Vârfurile (Halmágycsúcs) is a commune in Arad County, Romania. It lies on the north-western part of the Hălmagiu Basin, at the feet of the Bihor and Codru-Moma Mountains. Its territory is 13600 ha in size. It is composed of eight villages: Avram Iancu (Ácsva), Groși (Halmágygóros), Lazuri (Irtványfalu), Măgulicea (Kismaglód), Mermești (Mermesd), Poiana (Csúcsmező), Vârfurile (situated at 128 km from Arad) and Vidra.

==Population==
According to the last census, the population of the commune counts 3298 inhabitants, of which 98.9% are Romanians, 1.0% are Roms and 0.1% are of other or undeclared nationalities.

==History==
The first documentary record of the locality Vârfurile dates back to 1390.
The other settlements were attested documentary as it follows: Avram Iancu in 1956, Groși in 1760, Lazuri in 1427, Măgulicea in 1427, Mermești in 1760, Poiana in 1510 and Vidra in 1477.

==Economy==
Although the economy of the commune is mainly agrarian, based on livestock-breeding and olericulture, logging, conversion of timber, lumbering industry and industry of building materials are also well represented.

==Tourism==
Tourism is an economic branch that has undergone an ascendant development through the promotion of rural tourism in the past few years. Possessing an extremely attractive natural fond and a rich ethno-folkloric potential, Vârfurile commune can be called a significant touristic place of the county.
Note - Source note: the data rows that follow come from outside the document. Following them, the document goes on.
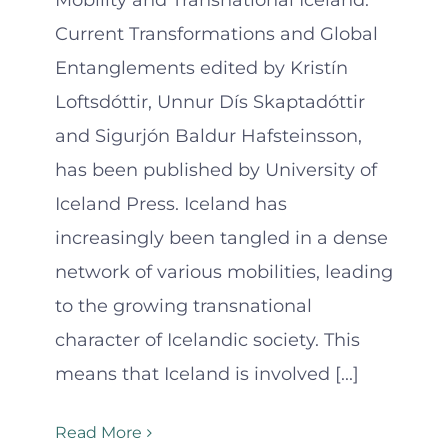
Mobility and Transnational Iceland:
Current Transformations and Global
Entanglements edited by Kristín
Loftsdóttir, Unnur Dís Skaptadóttir
and Sigurjón Baldur Hafsteinsson,
has been published by University of
Iceland Press. Iceland has
increasingly been tangled in a dense
network of various mobilities, leading
to the growing transnational
character of Icelandic society. This
means that Iceland is involved [...]
Read More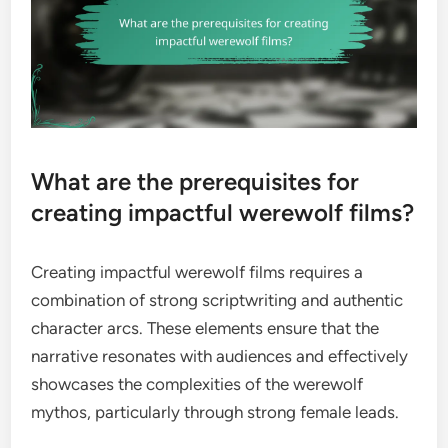
What are the prerequisites for
creating impactful werewolf films?
Creating impactful werewolf films requires a
combination of strong scriptwriting and authentic
character arcs. These elements ensure that the
narrative resonates with audiences and effectively
showcases the complexities of the werewolf
mythos, particularly through strong female leads.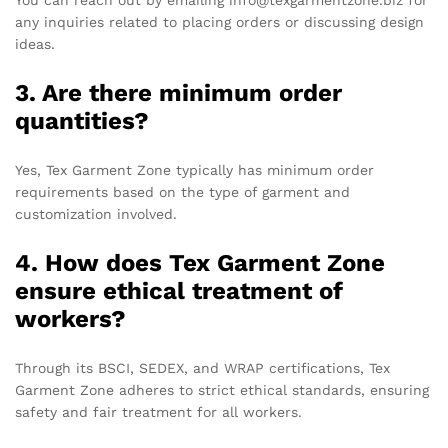
You can reach out by emailing info@texgarmentzone.biz for
any inquiries related to placing orders or discussing design
ideas.
3. Are there minimum order
quantities?
Yes, Tex Garment Zone typically has minimum order
requirements based on the type of garment and
customization involved.
4. How does Tex Garment Zone
ensure ethical treatment of
workers?
Through its BSCI, SEDEX, and WRAP certifications, Tex
Garment Zone adheres to strict ethical standards, ensuring
safety and fair treatment for all workers.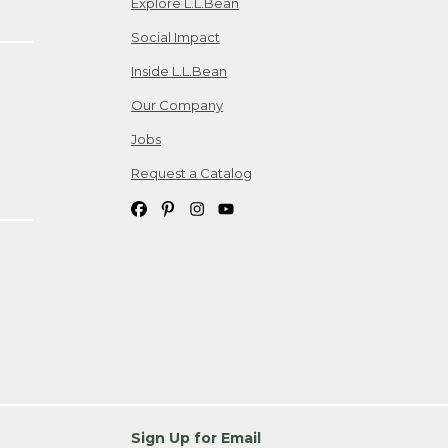
Explore L.L.Bean
Social Impact
Inside L.L.Bean
Our Company
Jobs
Request a Catalog
Sign Up for Email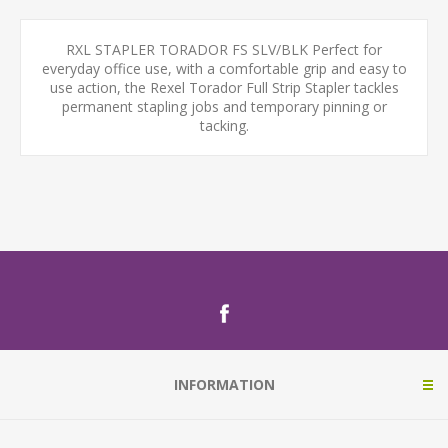
RXL STAPLER TORADOR FS SLV/BLK Perfect for
everyday office use, with a comfortable grip and easy to
use action, the Rexel Torador Full Strip Stapler tackles
permanent stapling jobs and temporary pinning or
tacking.
INFORMATION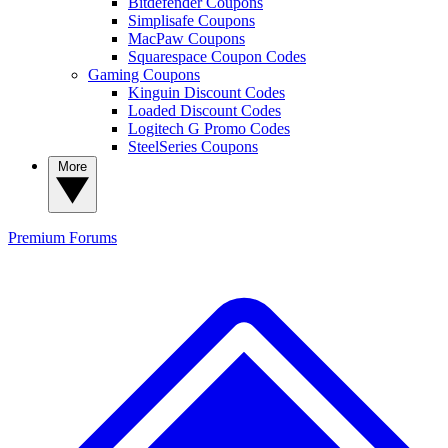
Bitdefender Coupons
Simplisafe Coupons
MacPaw Coupons
Squarespace Coupon Codes
Gaming Coupons
Kinguin Discount Codes
Loaded Discount Codes
Logitech G Promo Codes
SteelSeries Coupons
More
Premium
Forums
Among the main tourist sights we can mention the wooden church in Groși - architectural monument dating from 1907, the wooden church in Vidra built in 1784 and the wooden church in Poiana dating back to
1751. An annually organized ethno-folkloric manifestation called "Nedeia de la Tăcășele" takes place in Avram Iancu.